Abstract

Reviewed by: Jennifer L. Anderson, Stony Brook University (SUNY), New York, USA
Beginning in the sixteenth century, malaria was introduced to New Spain with devastating results, especially for Amerindians with no prior immunities. This mosquito-borne illness, characterized by recurrent fevers, spread rapidly throughout the greater Atlantic region, along with the expanding transatlantic slave trade and plantation complex. Matthew Crawford’s fascinating new book The Andean Wonder Drug: Cinchona Bark and Imperial Science in the Spanish Atlantic, 1630–1800 examines how the Spanish Crown sought to retain control over supplies and proprietary knowledge of the famed cinchona bark (also known as Jesuit’s Bark), the most effective drug available at the time for treating malarial-induced fevers. As Crawford recounts in Part I, indigenous Andean healers initially drew on their traditional knowledge of medicine and ethnobotany to utilize the bark of the native cinchona tree as an antifebrile. As word of its medicinal properties circulated, growing demand for the life-saving bark (from which quinine was later isolated) gave rise to some notorious attempts at botanical espionage as English, Dutch, and French governments sought to secure the bark or, better yet, to transplant the tree itself.

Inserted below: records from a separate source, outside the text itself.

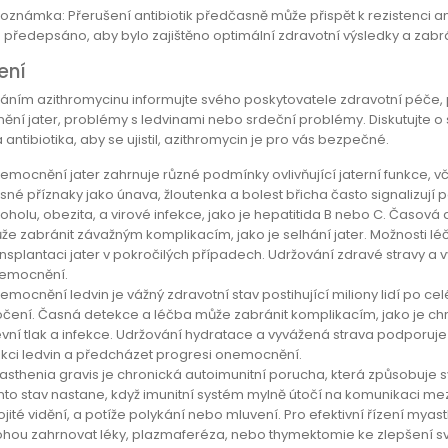
poznámka: Přerušení antibiotik předčasně může přispět k rezistenci ant
je předepsáno, aby bylo zajištěno optimální zdravotní výsledky a zabr
ení
váním azithromycinu informujte svého poskytovatele zdravotní péče, 
ní jater, problémy s ledvinami nebo srdeční problémy. Diskutujte o
 antibiotika, aby se ujistil, azithromycin je pro vás bezpečné.
emocnění jater zahrnuje různé podmínky ovlivňující jaterní funkce, v
sné příznaky jako únava, žloutenka a bolest břicha často signalizují 
koholu, obezita, a virové infekce, jako je hepatitida B nebo C. Časov
že zabránit závažným komplikacím, jako je selhání jater. Možnosti lé
ansplantaci jater v pokročilých případech. Udržování zdravé stravy a v
emocnění.
emocnění ledvin je vážný zdravotní stav postihující miliony lidí po 
čení. Časná detekce a léčba může zabránit komplikacím, jako je chron
evní tlak a infekce. Udržování hydratace a vyvážená strava podporuje
nkci ledvin a předcházet progresi onemocnění.
asthenia gravis je chronická autoimunitní porucha, která způsobuje sva
nto stav nastane, když imunitní systém mylně útočí na komunikaci mezi
ojité vidění, a potíže polykání nebo mluvení. Pro efektivní řízení my
hou zahrnovat léky, plazmaferéza, nebo thymektomie ke zlepšení svalo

Consequently, the Spanish closely guarded cinchona supplies, restricted outsiders’ access to the Peruvian forests where the trees grew, and tried to limit the circulation of information about their sources. This approach was consistent with the Spanish Crown’s long-standing mercantilist policies during the early modern period that sought to monopolize valuable ‘New World’ commodities and preferred a mantle of secrecy to retain useful commercial knowledge. However, as historians Jorge Cañizares-Esguerra and Antonio Barrera have demonstrated, the Spanish Empire was also committed to supporting the pursuit of new scientific knowledge, influenced by some of the same Enlightenment currents as elsewhere in Europe. The tensions between these perspectives – scientific and commercial –influenced the epistemic understanding of cinchona bark and ultimately reshaped its production and the market for it.

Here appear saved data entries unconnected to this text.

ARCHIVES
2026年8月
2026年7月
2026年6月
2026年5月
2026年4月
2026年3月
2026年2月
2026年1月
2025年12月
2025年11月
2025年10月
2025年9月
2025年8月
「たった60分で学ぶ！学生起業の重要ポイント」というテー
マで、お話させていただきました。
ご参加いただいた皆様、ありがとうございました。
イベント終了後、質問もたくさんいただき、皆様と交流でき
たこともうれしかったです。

While previous studies have examined the integration of cinchona into European materia medica and early efforts to secure it from New Spain, often by various modes of subterfuge, their focus has mainly been on the sixteenth and seventeenth centuries. In Part II, Crawford extends his analysis into new territory, considering how the cinchona trade was transformed in the eighteenth century, during the period of the Bourbon reforms. By then, the growing scarcity of the precious trees, along with problems with contraband and adulterated supplies, necessitated intensive new management policies. Crawford centres his discussion on a critical turning point in 1751 when the Spanish Crown created a royal forest reserve in the main cinchona-producing region, with an eye towards protecting the remaining trees and ensuring a continued supply of this valuable resource for Spanish subjects. His emphasis on conservation in the service of empire recalls Richard Grove’s influential Green Imperialism, which focused on Europeans’ emergent environmental ethos, that, although economically motivated, sought to counter the degradation and depletion of natural resources in colonial settings.
Crawford offers an intriguing case study of how the Royal Pharmacy in Spain sought to standardize production of cinchona bark from afar, with the goal of improving its quality, efficacy and purity through scientific study. When their experiments proved ineffectual, they dispatched highly-trained botanists and chemists to Peru to apply their scientific knowledge more directly to manage the Peruvian forests, oversee quality control of bark harvesting, instruct workers on best methods, and seek out other potentially valuable species. These experts were dependent, in turn, on the local knowledge of creole merchants and indigenous labourers, who derived their livelihoods from finding, collecting and selling the bark. The interests of these parties, whether in Peru or in Spain, were not always aligned, however, leading to intense contestation over how bark was evaluated, classified and graded.
Despite the determination of the Spanish Crown, the Royal Pharmacy and their appointed representatives to assert authority and control over cinchona supplies through applied scientific knowledge, they were thwarted at every turn by the competing interests of colonial elites who were more interested in short-term gains. Ultimately, Crawford concludes that ‘early modern European science was not only far from hegemonic but also was, at times, impotent in the face of the heterogeneous social, cultural, and natural worlds that comprised European empires’ (12).
In this compact volume, Crawford brings together a remarkable array of primary sources, including many previously overlooked late eighteenth-century materials. In the process, he reveals how traditional Andean healers, labourers who harvested the bark, elite creole merchants, European explorers and travellers, Royal pharmacists, scientists and medical practitioners – through their various perspectives and specialized knowledge – all contributed to the epistemic understanding of cinchona. Crawford’s extensive bibliography could serve as an excellent primer on the history of science, medicine and natural philosophy in the Spanish Empire. By focusing on the intense competitions, intrigues, and failures that characterized the drive to control the American ‘wonder drug’, Crawford compellingly illuminates the interconnections, as well as the fault lines, among science, commerce, and empire.